# wooden vivarium glass runner help!



## ashleighsuzanne (Jan 9, 2013)

hello I have almost finished making my wooden vivarium and after a bit of advice on the glass runners.
We have brought metal runners but not to sure weather we should take them back and get plastic ones if there any better as I read a guide that they use the pvc type runners are the metal runners ok to use and if so how do I go about fitting them to the viv as the pvc ones are glued.
thank you 
:whistling2:


----------



## Meko (Apr 29, 2007)

metal are fine to use.

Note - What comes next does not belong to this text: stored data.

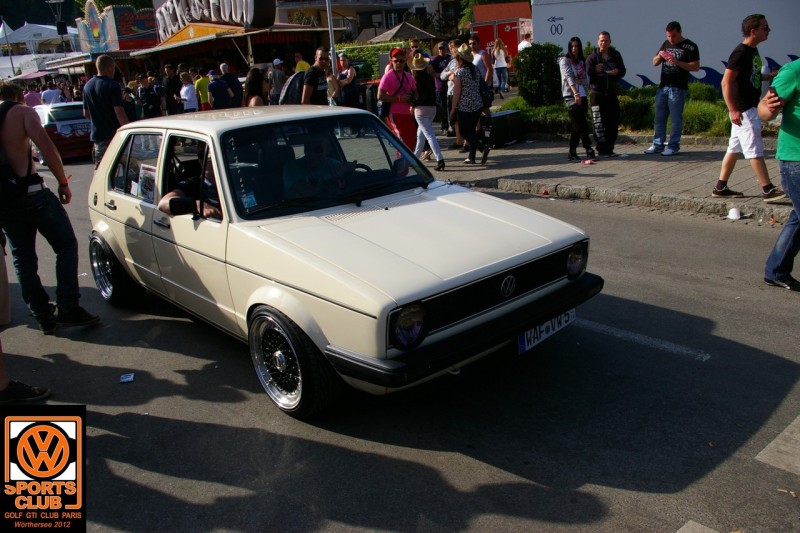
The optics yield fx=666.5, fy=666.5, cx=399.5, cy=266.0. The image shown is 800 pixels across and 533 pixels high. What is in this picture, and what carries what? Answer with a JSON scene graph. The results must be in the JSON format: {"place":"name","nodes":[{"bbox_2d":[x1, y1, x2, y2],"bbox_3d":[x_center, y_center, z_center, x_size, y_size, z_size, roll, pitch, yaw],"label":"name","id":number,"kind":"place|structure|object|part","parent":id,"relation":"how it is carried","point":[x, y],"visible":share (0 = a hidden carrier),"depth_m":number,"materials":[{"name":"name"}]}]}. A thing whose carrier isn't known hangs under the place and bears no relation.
{"place":"outdoors","nodes":[
{"label":"outdoors","id":0,"kind":"place"},
{"bbox_2d":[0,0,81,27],"label":"hill","id":1,"kind":"structure","parent":0,"point":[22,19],"materials":[{"name":"green"}]},
{"bbox_2d":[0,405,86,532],"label":"logo overlay","id":2,"kind":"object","parent":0,"point":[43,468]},
{"bbox_2d":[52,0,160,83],"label":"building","id":3,"kind":"structure","parent":0,"point":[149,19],"depth_m":33.10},
{"bbox_2d":[130,0,333,81],"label":"restaurant building","id":4,"kind":"structure","parent":0,"point":[302,36],"depth_m":25.32,"materials":[{"name":"red"}]},
{"bbox_2d":[158,0,275,40],"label":"sign","id":5,"kind":"object","parent":4,"relation":"on","point":[198,17],"visible":0.92,"depth_m":24.93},
{"bbox_2d":[275,0,466,40],"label":"building","id":6,"kind":"structure","parent":0,"point":[432,11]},
{"bbox_2d":[0,155,799,532],"label":"road","id":7,"kind":"structure","parent":0,"point":[666,524],"materials":[{"name":"grey asphalt"}]},
{"bbox_2d":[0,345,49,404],"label":"person","id":8,"kind":"object","parent":7,"relation":"on","point":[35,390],"visible":0.99,"depth_m":3.68},
{"bbox_2d":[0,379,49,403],"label":"shoe","id":9,"kind":"object","parent":7,"relation":"on","point":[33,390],"visible":0.97,"depth_m":3.67,"materials":[{"name":"black"}]},
{"bbox_2d":[0,82,100,334],"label":"man","id":10,"kind":"object","parent":7,"relation":"on","point":[35,215],"visible":1,"depth_m":4.45},
{"bbox_2d":[0,98,37,202],"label":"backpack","id":11,"kind":"object","parent":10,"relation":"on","point":[2,115],"visible":0.87,"depth_m":4.36,"materials":[{"name":"black fabric"}]},
{"bbox_2d":[31,100,92,161],"bbox_3d":[-7.808,-3.168,15.385,1.637,1.313,3.939,-20,24,-40],"label":"red car","id":12,"kind":"object","parent":7,"relation":"on","point":[57,111],"visible":0.59,"depth_m":14.19,"materials":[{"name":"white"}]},
{"bbox_2d":[82,53,128,166],"bbox_3d":[-3.444,-1.681,7.931,0.625,1.622,0.625,3,19,17],"label":"man","id":13,"kind":"object","parent":7,"relation":"on","point":[105,86],"visible":0.74,"depth_m":7.69},
{"bbox_2d":[119,373,134,382],"bbox_3d":[-1.604,0.655,3.922,0.104,0.019,0.122,-6,18,-7],"label":"litter","id":14,"kind":"object","parent":7,"relation":"on","point":[129,378],"visible":0.98,"depth_m":3.91,"materials":[{"name":"blue paper"}]},
{"bbox_2d":[86,105,603,415],"bbox_3d":[-0.715,-0.383,4.585,1.679,1.356,4.047,-20,24,-40],"label":"white car","id":15,"kind":"object","parent":7,"relation":"on","point":[570,241],"visible":0.97,"depth_m":3.59,"materials":[{"name":"beige metal"}]},
{"label":"wheel","id":16,"kind":"part","parent":15,"relation":"part of","materials":[{"name":"black"}]},
{"label":"windows","id":17,"kind":"part","parent":15,"relation":"part of","materials":[{"name":"glass"}]},
{"bbox_2d":[138,163,156,200],"bbox_3d":[-1.682,-0.551,4.476,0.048,0.243,0.306,-20,24,-40],"label":"poster","id":18,"kind":"object","parent":15,"relation":"attached to","point":[147,173],"visible":0.77,"depth_m":4.47,"materials":[{"name":"white paper"}]},
{"bbox_2d":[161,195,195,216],"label":"side mirror","id":19,"kind":"object","parent":15,"relation":"attached to","point":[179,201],"visible":0.92,"depth_m":3.91,"materials":[{"name":"black mirror"}]},
{"bbox_2d":[159,147,221,219],"bbox_3d":[-1.156,-0.410,4.176,0.726,0.935,0.671,-20,24,-40],"label":"man","id":20,"kind":"object","parent":15,"relation":"in","point":[166,198],"visible":0.31,"depth_m":4.05},
{"label":"wheel","id":21,"kind":"part","parent":15,"relation":"part of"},
{"bbox_2d":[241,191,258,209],"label":"windshield sticker","id":22,"kind":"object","parent":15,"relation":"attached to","point":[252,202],"visible":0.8,"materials":[{"name":"blue paper"}]},
{"bbox_2d":[281,132,355,200],"bbox_3d":[-0.549,-0.512,4.315,0.613,0.789,0.657,-20,24,-40],"label":"man","id":23,"kind":"object","parent":15,"relation":"in","point":[320,143],"visible":0.56,"depth_m":4.19},
{"label":"windshield","id":24,"kind":"part","parent":15,"relation":"part of","materials":[{"name":"black glass"}]},
{"label":"headlight","id":25,"kind":"part","parent":15,"relation":"part of","materials":[{"name":"black glass"}]},
{"label":"bumper","id":26,"kind":"part","parent":15,"relation":"part of","materials":[{"name":"black plastic"}]},
{"label":"grille","id":27,"kind":"part","parent":15,"relation":"part of","materials":[{"name":"black metal"}]},
{"bbox_2d":[518,308,576,354],"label":"license plate","id":28,"kind":"object","parent":15,"relation":"attached to","point":[550,323],"visible":0.62,"depth_m":3.67,"materials":[{"name":"white metal"}]},
{"label":"headlight","id":29,"kind":"part","parent":15,"relation":"part of","materials":[{"name":"black glass"}]},
{"bbox_2d":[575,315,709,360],"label":"road marking","id":30,"kind":"object","parent":7,"relation":"on","point":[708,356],"visible":0.94,"depth_m":3.94,"materials":[{"name":"paint"}]},
{"bbox_2d":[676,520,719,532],"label":"road marking","id":31,"kind":"object","parent":7,"relation":"on","point":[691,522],"visible":0.99,"depth_m":2.42,"materials":[{"name":"grey paint"}]},
{"bbox_2d":[727,207,740,219],"bbox_3d":[3.139,-0.504,6.263,0.144,0.097,0.156,-5,18,-4],"label":"paper cup","id":32,"kind":"object","parent":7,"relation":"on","point":[733,210],"visible":0.99,"depth_m":6.22,"materials":[{"name":"white paper"}]},
{"bbox_2d":[755,415,799,473],"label":"road marking","id":33,"kind":"object","parent":7,"relation":"on","point":[758,457],"visible":0.98,"depth_m":2.80,"materials":[{"name":"grey paint"}]},
{"bbox_2d":[759,56,799,291],"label":"man","id":34,"kind":"object","parent":7,"relation":"on","point":[781,157],"visible":0.99,"depth_m":4.34},
{"bbox_2d":[428,135,797,227],"label":"pavement","id":35,"kind":"structure","parent":0,"point":[523,149],"materials":[{"name":"grey stone"}]},
{"bbox_2d":[431,40,453,134],"bbox_3d":[0.846,-3.172,11.950,0.653,1.671,0.641,-20,24,-40],"label":"man","id":36,"kind":"object","parent":35,"relation":"on","point":[442,59],"visible":0.64,"depth_m":11.74},
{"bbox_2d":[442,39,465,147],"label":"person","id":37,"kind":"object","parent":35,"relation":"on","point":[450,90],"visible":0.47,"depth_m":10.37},
{"bbox_2d":[448,43,488,165],"bbox_3d":[0.967,-2.329,9.486,0.591,1.699,0.633,9,22,33],"label":"woman","id":38,"kind":"object","parent":35,"relation":"on","point":[468,73],"visible":0.99,"depth_m":9.33},
{"bbox_2d":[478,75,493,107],"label":"handbag","id":39,"kind":"object","parent":38,"relation":"on","point":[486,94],"visible":0.5,"depth_m":9.24,"materials":[{"name":"fabric"}]},
{"bbox_2d":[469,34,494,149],"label":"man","id":40,"kind":"object","parent":35,"relation":"on","point":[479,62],"visible":0.57,"depth_m":10.14},
{"bbox_2d":[480,109,523,146],"bbox_3d":[1.682,-2.362,11.332,0.707,0.523,0.535,-20,24,-40],"label":"black box","id":41,"kind":"object","parent":35,"relation":"on","point":[512,112],"visible":0.87,"depth_m":11.09,"materials":[{"name":"black"}]},
{"bbox_2d":[560,36,595,161],"bbox_3d":[2.447,-2.297,9.264,0.526,1.633,0.615,8,22,32],"label":"woman","id":42,"kind":"object","parent":35,"relation":"on","point":[572,73],"visible":0.99,"depth_m":9.18},
{"bbox_2d":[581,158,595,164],"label":"litter","id":43,"kind":"object","parent":35,"relation":"on","point":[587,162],"visible":0.98,"depth_m":9.27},
{"bbox_2d":[585,31,625,155],"bbox_3d":[2.882,-2.424,9.430,0.636,1.659,0.663,-7,19,-11],"label":"man","id":44,"kind":"object","parent":35,"relation":"on","point":[605,44],"visible":0.99,"depth_m":9.28},
{"bbox_2d":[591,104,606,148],"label":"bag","id":45,"kind":"object","parent":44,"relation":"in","point":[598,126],"visible":0.96,"depth_m":9.63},
{"bbox_2d":[500,85,737,140],"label":"planting bed","id":46,"kind":"object","parent":35,"relation":"on","point":[642,131],"visible":0.35,"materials":[{"name":"green plant"}]},
{"bbox_2d":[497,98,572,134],"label":"shrub","id":47,"kind":"object","parent":46,"relation":"on","point":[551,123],"visible":0.52,"depth_m":11.61,"materials":[{"name":"green plant"}]},
{"bbox_2d":[514,42,563,106],"bbox_3d":[2.734,-3.663,12.864,1.084,1.243,1.111,-20,24,-40],"label":"shrub","id":48,"kind":"object","parent":46,"relation":"on","point":[539,67],"visible":0.89,"depth_m":12.52,"materials":[{"name":"green plant"}]},
{"bbox_2d":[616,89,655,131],"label":"shrub","id":49,"kind":"object","parent":46,"relation":"on","point":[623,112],"visible":0.58,"depth_m":10.87,"materials":[{"name":"green plant"}]},
{"bbox_2d":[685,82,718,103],"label":"shrub","id":50,"kind":"object","parent":46,"relation":"on","point":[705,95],"visible":0.51,"depth_m":11.56,"materials":[{"name":"green plant"}]},
{"bbox_2d":[680,97,730,135],"bbox_3d":[4.793,-2.312,10.340,1.100,0.557,1.199,-20,24,-40],"label":"shrub","id":51,"kind":"object","parent":46,"relation":"on","point":[694,121],"visible":0.55,"depth_m":10.05,"materials":[{"name":"green plant"}]},
{"bbox_2d":[644,21,699,156],"bbox_3d":[3.685,-2.387,9.014,0.671,1.704,0.681,-12,20,-25],"label":"man","id":52,"kind":"object","parent":35,"relation":"on","point":[680,50],"visible":0.99,"depth_m":8.88},
{"bbox_2d":[711,15,785,202],"bbox_3d":[3.478,-1.541,6.571,0.669,1.700,0.748,-13,20,-26],"label":"man","id":53,"kind":"object","parent":35,"relation":"on","point":[736,95],"visible":0.99,"depth_m":6.49},
{"bbox_2d":[528,0,799,93],"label":"white wall","id":54,"kind":"structure","parent":0,"point":[627,80],"depth_m":12.58,"materials":[{"name":"white paint"}]},
{"label":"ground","id":55,"kind":"structure","parent":0},
{"bbox_2d":[24,86,42,107],"bbox_3d":[-11.174,-4.815,20.418,0.680,1.450,0.749,0,19,11],"label":"person","id":56,"kind":"object","parent":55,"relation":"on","point":[32,95],"visible":0.45,"depth_m":20.13},
{"bbox_2d":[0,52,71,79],"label":"white tent","id":57,"kind":"object","parent":55,"relation":"on","point":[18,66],"visible":0.45,"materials":[{"name":"white fabric"}]},
{"bbox_2d":[0,22,77,51],"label":"white tent","id":58,"kind":"object","parent":55,"relation":"on","point":[38,31],"visible":0.63,"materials":[{"name":"white fabric"}]},
{"bbox_2d":[40,80,62,105],"bbox_3d":[-10.409,-4.783,20.038,0.683,1.483,0.785,2,19,15],"label":"person","id":59,"kind":"object","parent":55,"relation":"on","point":[52,98],"visible":0.61,"depth_m":19.72},
{"bbox_2d":[44,0,70,49],"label":"loudspeaker","id":60,"kind":"object","parent":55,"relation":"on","point":[61,33],"visible":0.61,"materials":[{"name":"black metal"}]},
{"bbox_2d":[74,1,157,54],"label":"sign","id":61,"kind":"object","parent":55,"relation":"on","point":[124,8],"visible":0.75,"depth_m":34.98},
{"bbox_2d":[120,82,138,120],"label":"person","id":62,"kind":"object","parent":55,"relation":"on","point":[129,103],"visible":0.48,"depth_m":14.81},
{"bbox_2d":[138,74,162,118],"bbox_3d":[-5.776,-3.734,15.509,0.631,1.401,0.675,3,19,19],"label":"person","id":63,"kind":"object","parent":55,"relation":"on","point":[154,103],"visible":0.82,"depth_m":15.30},
{"bbox_2d":[163,64,180,115],"bbox_3d":[-5.392,-4.035,15.970,0.594,1.591,0.630,-2,18,4],"label":"person","id":64,"kind":"object","parent":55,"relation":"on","point":[171,86],"visible":0.81,"depth_m":15.75},
{"bbox_2d":[179,71,198,111],"bbox_3d":[-4.934,-3.842,15.676,0.526,1.380,0.536,6,20,26],"label":"person","id":65,"kind":"object","parent":55,"relation":"on","point":[187,87],"visible":0.77,"depth_m":15.50},
{"bbox_2d":[194,69,210,110],"bbox_3d":[-4.674,-4.005,16.018,0.565,1.385,0.573,3,19,19],"label":"person","id":66,"kind":"object","parent":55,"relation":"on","point":[201,81],"visible":0.72,"depth_m":15.80},
{"bbox_2d":[207,68,231,109],"bbox_3d":[-3.860,-3.517,14.286,0.545,1.345,0.625,-4,18,-2],"label":"person","id":67,"kind":"object","parent":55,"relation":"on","point":[221,84],"visible":0.88,"depth_m":14.06},
{"bbox_2d":[219,62,241,107],"bbox_3d":[-3.596,-3.597,14.181,0.574,1.395,0.624,3,19,18],"label":"person","id":68,"kind":"object","parent":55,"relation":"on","point":[230,83],"visible":0.8,"depth_m":13.94},
{"bbox_2d":[243,66,267,106],"bbox_3d":[-2.384,-2.670,11.231,0.493,1.315,0.669,-5,18,-6],"label":"woman","id":69,"kind":"object","parent":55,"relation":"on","point":[254,81],"visible":0.54,"depth_m":11.11},
{"bbox_2d":[268,60,287,103],"bbox_3d":[-2.517,-3.583,13.876,0.542,1.371,0.622,-5,18,-6],"label":"person","id":70,"kind":"object","parent":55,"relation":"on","point":[276,64],"visible":0.72,"depth_m":13.62},
{"bbox_2d":[293,51,308,72],"bbox_3d":[-2.254,-4.257,15.595,0.533,1.410,0.640,1,19,12],"label":"person","id":71,"kind":"object","parent":55,"relation":"on","point":[302,62],"visible":0.4,"depth_m":15.33},
{"bbox_2d":[300,47,339,104],"bbox_3d":[-1.089,-2.213,9.157,0.541,1.496,0.612,7,21,29],"label":"man","id":72,"kind":"object","parent":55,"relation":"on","point":[320,59],"visible":0.72,"depth_m":8.88},
{"bbox_2d":[280,70,307,104],"bbox_3d":[-1.397,-2.419,9.188,0.498,0.524,0.562,9,22,33],"label":"backpack","id":73,"kind":"object","parent":72,"relation":"on","point":[293,95],"visible":0.46,"depth_m":8.98,"materials":[{"name":"fabric"}]},
{"bbox_2d":[325,0,337,73],"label":"pole","id":74,"kind":"object","parent":55,"relation":"on","point":[331,31],"visible":0.56,"depth_m":13.53,"materials":[{"name":"metal"}]},
{"bbox_2d":[335,53,358,107],"bbox_3d":[-0.989,-3.120,12.028,0.501,1.340,0.572,4,20,21],"label":"woman","id":75,"kind":"object","parent":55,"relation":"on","point":[351,84],"visible":0.79,"depth_m":11.86},
{"bbox_2d":[332,40,411,80],"bbox_3d":[-0.807,-6.626,22.619,1.892,1.888,3.208,-20,24,-40],"label":"hedge","id":76,"kind":"object","parent":55,"relation":"on","point":[349,55],"visible":0.33,"depth_m":22.17,"materials":[{"name":"green plant"}]},
{"bbox_2d":[378,48,417,150],"bbox_3d":[0.010,-2.300,9.548,0.693,1.588,0.597,-20,24,-40],"label":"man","id":77,"kind":"object","parent":55,"relation":"on","point":[398,61],"visible":0.87,"depth_m":9.37},
{"bbox_2d":[369,21,438,43],"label":"roof","id":78,"kind":"structure","parent":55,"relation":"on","point":[401,33],"depth_m":23.52,"materials":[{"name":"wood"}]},
{"bbox_2d":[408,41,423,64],"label":"person","id":79,"kind":"object","parent":55,"relation":"on","point":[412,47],"visible":0.31,"depth_m":12.43},
{"bbox_2d":[408,51,444,171],"bbox_3d":[0.333,-2.229,9.475,0.554,1.672,0.607,-20,24,-40],"label":"woman","id":80,"kind":"object","parent":55,"relation":"on","point":[421,117],"visible":0.93,"depth_m":9.36},
{"bbox_2d":[491,38,509,93],"bbox_3d":[3.060,-6.025,20.197,0.567,1.676,0.645,5,20,23],"label":"woman","id":81,"kind":"object","parent":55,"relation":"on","point":[504,64],"visible":0.98,"depth_m":20.08},
{"bbox_2d":[469,2,532,57],"bbox_3d":[4.755,-9.535,28.506,3.541,2.981,3.472,-20,24,-40],"label":"red trailer","id":82,"kind":"object","parent":55,"relation":"on","point":[514,44],"visible":0.45,"depth_m":27.28,"materials":[{"name":"red metal"}]},
{"bbox_2d":[517,32,532,52],"bbox_3d":[3.732,-6.049,19.616,0.567,1.463,0.818,-7,19,-12],"label":"person","id":83,"kind":"object","parent":55,"relation":"on","point":[526,44],"visible":0.39,"depth_m":19.31}
]}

You can fit them all the same way, just stick them down and off you go


----------



## ashleighsuzanne (Jan 9, 2013)

brilliant don't suppose you no what glue I should use for this?


----------



## Meko (Apr 29, 2007)

aquarium sealant or no more nails are the most popular choice for glass runners.


----------



## ashleighsuzanne (Jan 9, 2013)

ah I forgot about no more nails  ooh both my runners are the same size on this guide I realised this morning they have one bigger and one shallow can I still use the same size runners or do they need to be one bigger and one shallow?


----------



## swede (Aug 7, 2011)

ashleighsuzanne said:


> ah I forgot about no more nails  ooh both my runners are the same size on this guide I realised this morning they have one bigger and one shallow can I still use the same size runners or do they need to be one bigger and one shallow?


You need the different sizes to be able to lift the glass in and out...


----------



## Meko (Apr 29, 2007)

you need the bigger ones on top to stop the glass from falling out. 

you can use them the same size but you need to fit them and the glass as all one 'unit' and then you won't be able to remove the glass, as it's too big to take out.


----------